The CMS said 8.7 million people signed up or automatically re-enrolled through the Healthcare.gov website, while 3 million signed up through state-based exchanges for 2018. Twenty-seven percent were new enrollees, while 47 percent actively chose to re-enroll in health coverage.
The agency’s report Tuesday said the average unsubsidized monthly premium for coverage in 2018 rose from $476 last year to $621 this year, an increase of 30 percent.
“Even with the success of this year’s open enrollment, the individual market continues to see premiums rise and choices diminish,” CMS Administrator Seema Verma said. “Average individual market premiums have more than doubled since 2013 compared to health plans on the dxchange in 2018, and half of U.S. counties have had only one issuer to choose from this year.”

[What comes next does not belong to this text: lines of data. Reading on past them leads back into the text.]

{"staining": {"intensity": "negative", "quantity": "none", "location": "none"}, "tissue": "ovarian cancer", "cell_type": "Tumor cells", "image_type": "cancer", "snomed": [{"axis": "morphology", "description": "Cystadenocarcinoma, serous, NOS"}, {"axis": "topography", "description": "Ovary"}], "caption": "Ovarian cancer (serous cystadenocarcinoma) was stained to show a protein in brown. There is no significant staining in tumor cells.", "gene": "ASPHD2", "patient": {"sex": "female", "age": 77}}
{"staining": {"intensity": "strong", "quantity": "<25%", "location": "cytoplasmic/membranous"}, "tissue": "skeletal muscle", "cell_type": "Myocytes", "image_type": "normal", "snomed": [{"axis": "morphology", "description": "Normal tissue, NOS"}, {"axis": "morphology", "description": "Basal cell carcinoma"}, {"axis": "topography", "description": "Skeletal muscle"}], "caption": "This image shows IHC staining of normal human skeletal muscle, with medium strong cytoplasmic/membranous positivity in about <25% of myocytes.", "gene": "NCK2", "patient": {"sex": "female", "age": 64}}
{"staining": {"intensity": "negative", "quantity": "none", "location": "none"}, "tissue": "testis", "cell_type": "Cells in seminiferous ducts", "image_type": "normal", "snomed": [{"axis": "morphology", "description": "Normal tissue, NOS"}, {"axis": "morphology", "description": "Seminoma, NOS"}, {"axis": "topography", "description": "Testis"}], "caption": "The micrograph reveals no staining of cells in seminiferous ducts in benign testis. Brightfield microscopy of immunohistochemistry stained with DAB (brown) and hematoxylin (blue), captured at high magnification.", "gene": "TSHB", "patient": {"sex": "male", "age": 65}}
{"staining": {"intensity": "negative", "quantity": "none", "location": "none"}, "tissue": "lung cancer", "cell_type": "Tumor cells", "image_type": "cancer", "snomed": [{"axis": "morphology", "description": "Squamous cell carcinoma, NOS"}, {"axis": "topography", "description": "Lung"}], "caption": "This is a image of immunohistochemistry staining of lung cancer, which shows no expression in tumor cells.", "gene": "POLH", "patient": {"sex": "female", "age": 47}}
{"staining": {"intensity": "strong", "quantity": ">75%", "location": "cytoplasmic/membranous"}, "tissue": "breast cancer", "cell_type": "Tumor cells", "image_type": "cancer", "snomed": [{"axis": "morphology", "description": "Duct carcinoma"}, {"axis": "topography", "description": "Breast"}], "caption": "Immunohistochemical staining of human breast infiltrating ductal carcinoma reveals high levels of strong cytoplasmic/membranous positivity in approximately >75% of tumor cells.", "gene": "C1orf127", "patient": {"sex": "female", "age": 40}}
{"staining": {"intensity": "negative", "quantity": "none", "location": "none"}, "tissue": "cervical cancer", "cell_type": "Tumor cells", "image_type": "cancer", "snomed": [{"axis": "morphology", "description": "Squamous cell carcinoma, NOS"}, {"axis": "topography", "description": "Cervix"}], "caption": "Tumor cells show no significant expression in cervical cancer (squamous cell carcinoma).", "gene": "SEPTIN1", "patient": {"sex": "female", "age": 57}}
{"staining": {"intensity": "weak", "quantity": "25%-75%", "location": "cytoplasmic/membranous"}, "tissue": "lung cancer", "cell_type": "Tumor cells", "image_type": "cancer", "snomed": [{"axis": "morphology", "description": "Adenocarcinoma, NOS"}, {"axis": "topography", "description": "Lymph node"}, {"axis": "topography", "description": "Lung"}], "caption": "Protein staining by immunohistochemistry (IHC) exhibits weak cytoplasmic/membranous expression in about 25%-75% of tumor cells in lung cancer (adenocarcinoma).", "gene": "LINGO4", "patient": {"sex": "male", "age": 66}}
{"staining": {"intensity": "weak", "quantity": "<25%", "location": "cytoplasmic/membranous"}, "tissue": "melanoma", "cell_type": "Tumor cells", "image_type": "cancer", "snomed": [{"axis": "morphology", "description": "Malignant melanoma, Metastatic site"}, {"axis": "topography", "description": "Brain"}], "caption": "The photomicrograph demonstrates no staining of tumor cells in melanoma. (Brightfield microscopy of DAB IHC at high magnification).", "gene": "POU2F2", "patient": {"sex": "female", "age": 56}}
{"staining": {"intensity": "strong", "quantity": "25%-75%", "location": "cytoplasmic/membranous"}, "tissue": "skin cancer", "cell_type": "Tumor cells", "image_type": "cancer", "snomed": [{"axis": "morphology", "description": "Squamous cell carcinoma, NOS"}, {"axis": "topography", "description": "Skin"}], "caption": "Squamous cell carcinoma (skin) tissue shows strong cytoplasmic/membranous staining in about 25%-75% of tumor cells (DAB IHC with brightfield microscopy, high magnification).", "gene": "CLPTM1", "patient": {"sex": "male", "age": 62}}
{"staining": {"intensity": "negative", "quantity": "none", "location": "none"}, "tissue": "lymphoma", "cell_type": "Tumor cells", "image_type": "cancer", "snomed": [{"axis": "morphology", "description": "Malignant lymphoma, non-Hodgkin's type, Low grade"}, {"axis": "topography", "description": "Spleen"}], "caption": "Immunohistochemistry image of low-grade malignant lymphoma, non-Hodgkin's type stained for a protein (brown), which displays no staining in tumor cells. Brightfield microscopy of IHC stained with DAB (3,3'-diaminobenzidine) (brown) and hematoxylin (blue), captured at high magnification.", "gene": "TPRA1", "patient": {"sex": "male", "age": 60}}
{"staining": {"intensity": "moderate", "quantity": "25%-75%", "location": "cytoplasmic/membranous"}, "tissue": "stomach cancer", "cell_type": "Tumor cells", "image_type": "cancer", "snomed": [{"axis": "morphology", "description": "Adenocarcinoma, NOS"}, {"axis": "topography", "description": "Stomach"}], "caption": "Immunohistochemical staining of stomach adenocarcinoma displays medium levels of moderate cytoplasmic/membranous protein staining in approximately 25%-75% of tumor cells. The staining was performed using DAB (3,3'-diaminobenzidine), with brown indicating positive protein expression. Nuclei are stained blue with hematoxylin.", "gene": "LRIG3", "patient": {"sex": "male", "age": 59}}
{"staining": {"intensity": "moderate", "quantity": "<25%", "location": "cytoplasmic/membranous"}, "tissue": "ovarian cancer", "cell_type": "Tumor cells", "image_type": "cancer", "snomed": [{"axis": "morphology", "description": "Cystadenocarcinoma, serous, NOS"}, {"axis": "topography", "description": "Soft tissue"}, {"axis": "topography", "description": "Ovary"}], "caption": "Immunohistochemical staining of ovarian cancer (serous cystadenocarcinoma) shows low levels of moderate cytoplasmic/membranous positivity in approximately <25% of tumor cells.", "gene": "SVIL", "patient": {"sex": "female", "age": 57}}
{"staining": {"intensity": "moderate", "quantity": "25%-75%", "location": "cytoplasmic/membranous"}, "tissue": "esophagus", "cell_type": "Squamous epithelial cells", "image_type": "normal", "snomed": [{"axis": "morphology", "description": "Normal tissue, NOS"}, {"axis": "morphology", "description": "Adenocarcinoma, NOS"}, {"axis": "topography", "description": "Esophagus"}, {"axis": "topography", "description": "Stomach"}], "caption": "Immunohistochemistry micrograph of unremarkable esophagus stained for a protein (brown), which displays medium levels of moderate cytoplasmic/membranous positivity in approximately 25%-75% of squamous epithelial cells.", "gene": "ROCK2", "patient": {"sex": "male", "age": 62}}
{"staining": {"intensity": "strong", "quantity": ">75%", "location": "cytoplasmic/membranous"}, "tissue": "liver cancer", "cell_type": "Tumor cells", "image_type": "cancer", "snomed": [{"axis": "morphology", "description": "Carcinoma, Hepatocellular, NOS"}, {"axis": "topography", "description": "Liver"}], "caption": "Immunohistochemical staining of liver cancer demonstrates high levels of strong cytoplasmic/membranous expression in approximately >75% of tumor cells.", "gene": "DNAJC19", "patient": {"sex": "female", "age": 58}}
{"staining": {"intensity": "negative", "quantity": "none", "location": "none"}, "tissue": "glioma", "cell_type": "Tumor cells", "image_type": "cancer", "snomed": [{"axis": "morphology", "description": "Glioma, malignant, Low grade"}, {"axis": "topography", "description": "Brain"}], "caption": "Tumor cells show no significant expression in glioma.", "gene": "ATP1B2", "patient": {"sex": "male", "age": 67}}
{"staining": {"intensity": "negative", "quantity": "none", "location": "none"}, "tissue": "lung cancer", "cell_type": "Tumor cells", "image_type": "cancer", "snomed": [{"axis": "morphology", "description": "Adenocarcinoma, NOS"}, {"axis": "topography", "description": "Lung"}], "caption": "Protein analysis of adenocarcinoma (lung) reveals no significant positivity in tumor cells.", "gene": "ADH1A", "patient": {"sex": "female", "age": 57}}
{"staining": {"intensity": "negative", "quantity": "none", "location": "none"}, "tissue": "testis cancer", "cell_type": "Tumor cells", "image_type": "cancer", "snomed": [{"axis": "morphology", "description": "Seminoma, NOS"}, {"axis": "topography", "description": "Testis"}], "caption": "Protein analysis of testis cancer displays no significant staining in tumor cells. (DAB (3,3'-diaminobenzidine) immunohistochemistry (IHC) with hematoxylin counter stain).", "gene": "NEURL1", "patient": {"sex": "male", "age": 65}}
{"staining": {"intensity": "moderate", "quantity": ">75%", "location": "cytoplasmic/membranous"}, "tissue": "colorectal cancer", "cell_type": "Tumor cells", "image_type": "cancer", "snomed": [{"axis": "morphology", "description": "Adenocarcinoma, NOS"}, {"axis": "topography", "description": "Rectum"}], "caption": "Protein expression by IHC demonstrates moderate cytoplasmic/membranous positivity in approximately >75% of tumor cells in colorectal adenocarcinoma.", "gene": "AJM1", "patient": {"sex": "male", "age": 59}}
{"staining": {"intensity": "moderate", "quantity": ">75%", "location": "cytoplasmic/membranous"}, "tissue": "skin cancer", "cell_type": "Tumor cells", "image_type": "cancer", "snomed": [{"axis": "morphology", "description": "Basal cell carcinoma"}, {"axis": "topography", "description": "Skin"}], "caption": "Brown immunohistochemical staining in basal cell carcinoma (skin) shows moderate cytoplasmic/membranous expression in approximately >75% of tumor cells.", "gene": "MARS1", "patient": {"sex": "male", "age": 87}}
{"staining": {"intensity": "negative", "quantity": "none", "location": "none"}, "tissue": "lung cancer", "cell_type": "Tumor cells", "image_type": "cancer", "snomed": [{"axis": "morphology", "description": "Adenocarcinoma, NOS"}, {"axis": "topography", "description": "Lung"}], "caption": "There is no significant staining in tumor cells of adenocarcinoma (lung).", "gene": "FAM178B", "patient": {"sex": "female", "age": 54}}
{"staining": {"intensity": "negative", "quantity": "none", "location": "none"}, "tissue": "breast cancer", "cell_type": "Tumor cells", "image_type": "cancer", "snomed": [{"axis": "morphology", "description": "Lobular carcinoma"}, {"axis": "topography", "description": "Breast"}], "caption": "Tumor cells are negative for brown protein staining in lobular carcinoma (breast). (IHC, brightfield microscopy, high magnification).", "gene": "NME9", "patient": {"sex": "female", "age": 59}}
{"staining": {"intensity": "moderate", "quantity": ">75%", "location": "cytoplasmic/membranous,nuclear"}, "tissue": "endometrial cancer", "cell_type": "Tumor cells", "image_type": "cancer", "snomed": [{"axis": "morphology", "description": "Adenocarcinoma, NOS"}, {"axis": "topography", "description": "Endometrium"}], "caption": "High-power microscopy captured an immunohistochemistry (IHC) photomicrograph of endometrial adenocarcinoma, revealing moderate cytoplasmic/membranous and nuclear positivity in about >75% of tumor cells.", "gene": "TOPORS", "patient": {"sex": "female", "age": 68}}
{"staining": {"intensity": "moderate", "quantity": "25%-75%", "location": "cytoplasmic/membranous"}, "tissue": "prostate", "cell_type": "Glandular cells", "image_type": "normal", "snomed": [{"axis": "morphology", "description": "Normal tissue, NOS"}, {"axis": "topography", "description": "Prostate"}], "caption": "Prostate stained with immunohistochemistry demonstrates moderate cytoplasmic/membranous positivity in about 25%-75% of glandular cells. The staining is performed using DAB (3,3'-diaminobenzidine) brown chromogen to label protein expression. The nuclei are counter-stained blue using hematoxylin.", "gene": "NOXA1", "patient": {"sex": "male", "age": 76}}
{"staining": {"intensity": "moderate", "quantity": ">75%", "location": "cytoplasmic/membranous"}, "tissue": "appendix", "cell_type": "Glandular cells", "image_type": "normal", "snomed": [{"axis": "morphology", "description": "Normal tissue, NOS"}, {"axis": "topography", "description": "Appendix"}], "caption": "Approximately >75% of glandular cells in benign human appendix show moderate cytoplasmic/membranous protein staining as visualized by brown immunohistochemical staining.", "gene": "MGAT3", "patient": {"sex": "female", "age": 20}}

Though costs rose for consumers, the federal government saw a reduction in marketing costs for the 2018 enrollment period by 90 percent. The government also shortened the enrollment period by about half, compared to previous years.
Some health experts warned last year that advertising cuts and the shortened enrollment period were aimed at depriving the ACA of gaining new customers necessary to expand the pool of buyers and continue the program. There were 12.2 million enrollees in 2017, compared to 11.8 million in 2018, a reduction of 3.3 percent.
The CMS said said it spent $10 million on marketing and research, about $1 per enrollee, compared to about $100 million, or $11 per person, in 2018.